Preeclampsia is known as heterogeneous disease with various clinical spectrums. In the current study, we included only preeclamptic women who delivered at late preterm period. Therefore women with early onset preeclampsia with severe feature that needed urgent delivery before 34 weeks of gestation were not included. In addition, the frequency of small for gestational age was 14.3%, suggesting that the primary feature of preeclampsia in the current study is mainly maternal condition rather than fetal growth impairment. More studies are needed to evaluate the cholesterol metabolism and various features of preeclampsia.

In addition, there were 14 cases with preeclampsia, including 11 cases with severe preeclampsia and 3 cases with non-severe preeclampsia. In terms of severity of preeclampsia, the changes of metabolic profiling were more pronounced in women with severe versus non-severe preeclampsia (data not shown), although there is not really enough power to make any firm conclusions from this because of small number of cases with non-severe preeclampsia.

Although the present retrospective study was conducted with plasma and amniotic fluid obtained from pregnant women, who were delivered between 1999 and 2007, most steroids including cholesterol may be good enough to be quantified even after more than 10 years under −25 °C storage[32], while oxysterols[33] are still considerable for long-term storage at −70 °C.

Suggestion for further studies

In the current study, we could not measure the total cholesterol, HDL, LDL, VLDL, and triglyceride in maternal blood and amniotic fluid. The measurement of these components and evaluation the relationship between cholesterol metabolic profiling and dyslipidemia would be of great help in the interpretation of the current study result.
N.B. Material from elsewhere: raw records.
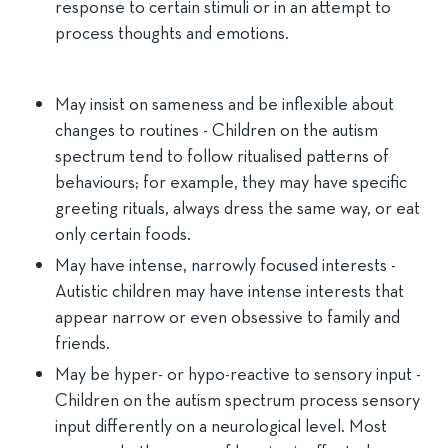
response to certain stimuli or in an attempt to
process thoughts and emotions.
May insist on sameness and be inflexible about
changes to routines - Children on the autism
spectrum tend to follow ritualised patterns of
behaviours; for example, they may have specific
greeting rituals, always dress the same way, or eat
only certain foods.
May have intense, narrowly focused interests -
Autistic children may have intense interests that
appear narrow or even obsessive to family and
friends.
May be hyper- or hypo-reactive to sensory input -
Children on the autism spectrum process sensory
input differently on a neurological level. Most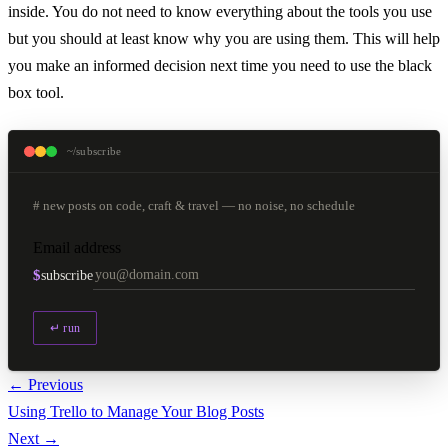
inside. You do not need to know everything about the tools you use
but you should at least know why you are using them. This will help
you make an informed decision next time you need to use the black
box tool.
~/subscribe
# new posts on code, craft & travel — no noise, no schedule
Email address
$
subscribe
↵ run
← Previous
Using Trello to Manage Your Blog Posts
Next →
As the association between preeclampsia and dyslipidemia is not well established, more studies are needed in this issue.

In contrast to the altered metabolism of cholesterol in maternal blood, the cholesterol metabolic profiling did not show any difference in amniotic fluid. This finding is inconsistent with the result in cord blood, in which HDL and total cholesterol were lower and atherogenic incidies were increased in neonates with growth restriction[33]. As preeclampsia and fetal growth restriction are known to share the similar pathogenesis, defective placental invasion, the cholesterol metabolic profiling of cord blood will be also needed.
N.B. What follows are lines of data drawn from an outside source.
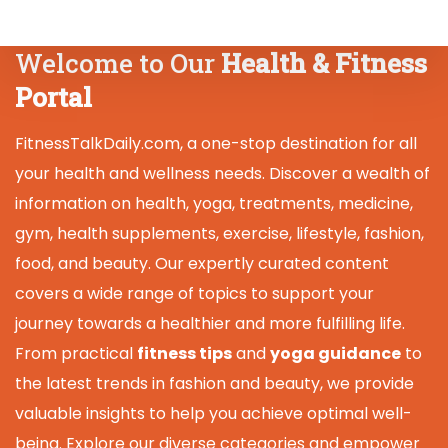
Welcome to Our
Health & Fitness
Portal
FitnessTalkDaily.com, a one-stop destination for all
your health and wellness needs. Discover a wealth of
information on health, yoga, treatments, medicine,
gym, health supplements, exercise, lifestyle, fashion,
food, and beauty. Our expertly curated content
covers a wide range of topics to support your
journey towards a healthier and more fulfilling life.
From practical
fitness tips
and
yoga guidance
to
the latest trends in fashion and beauty, we provide
valuable insights to help you achieve optimal well-
being. Explore our diverse categories and empower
In recent reports, lipid-lowering agents such as pravastatin or simvastatin were reported as a therapeutic candidate for preeclampsia pathogenesis, because these medications reduced secretions of anti-angiogenic mediators such as sFlt-1[34,35]. The altered cholesterol metabolism and application of these lipid-lowering agents should be evaluated in further studies.

Conclusion

The quantitative metabolic signatures of cholesterol suggest increased both cholesterol biosynthesis and accumulation by reverse cholesterol transport from cholesteryl esters in maternal blood (but not amniotic fluid) of women with preeclampsia.